##### Excerpt #####
I don't see where you have the reference to app.json_encoder, so I can't really tell you what the problem is.

Also the global app is suspicious. If you are using the app factory pattern then you do not need to make app a global variable.

scheung38 commented 9 years ago

In microblog(app - > app_main)-> __init__.py, but does defining global app inside create_app already makes it global?

def create_app(debug=False):
    global app, db, lm, oid, mail, babel
    app = Flask(__name__)
    app.config.from_object('config')
    db = SQLAlchemy(app)
    lm = LoginManager()
    lm.init_app(app)
    lm.login_view = 'login'
    lm.login_message = lazy_gettext('Please log in to access this page.')
    oid = OpenID(app, os.path.join(basedir, 'tmp'))
    mail = Mail(app)
    babel = Babel(app)

    app.debug = debug
    app.config['SECRET_KEY'] = 'gjr39dkjn344_!67#'
    from app_chat.main import main as main_blueprint
    app.register_blueprint(main_blueprint)

    socketio.init_app(app)
    return app

class CustomJSONEncoder(JSONEncoder):
    """This class adds support for lazy translation texts to Flask's
    JSON encoder. This is necessary when flashing translated texts."""
##### Record set #####
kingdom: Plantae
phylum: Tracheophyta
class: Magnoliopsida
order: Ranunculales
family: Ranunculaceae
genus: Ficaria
#####
§ **Exercises to complete**
**a)** Check each statement against the Flask excerpt and answer yes or no, quoting the words that decide it: (i) Inside create_app, the secret key is set to 'gjr39dkjn344_!67#'. (ii) The login view is set to 'index'. (iii) The first commenter says that the app factory pattern requires app to be a global variable.
**b)** Copy the Flask excerpt from "scheung38 commented 9" to "app.config.from_object('config')".
Rely only on the text to respond.

§ **Responses to the exercise**
**a)**
(i) Yes: "app.config['SECRET_KEY'] = 'gjr39dkjn344_!67#'"
(ii) No: "lm.login_view = 'login'"
(iii) No: "If you are using the app factory pattern then you do not need to make app a global variable."

**b)**
scheung38 commented 9 years ago

In microblog(app - > app_main)-> __init__.py, but does defining global app inside create_app already makes it global?

def create_app(debug=False):
    global app, db, lm, oid, mail, babel
    app = Flask(__name__)
    app.config.from_object('config')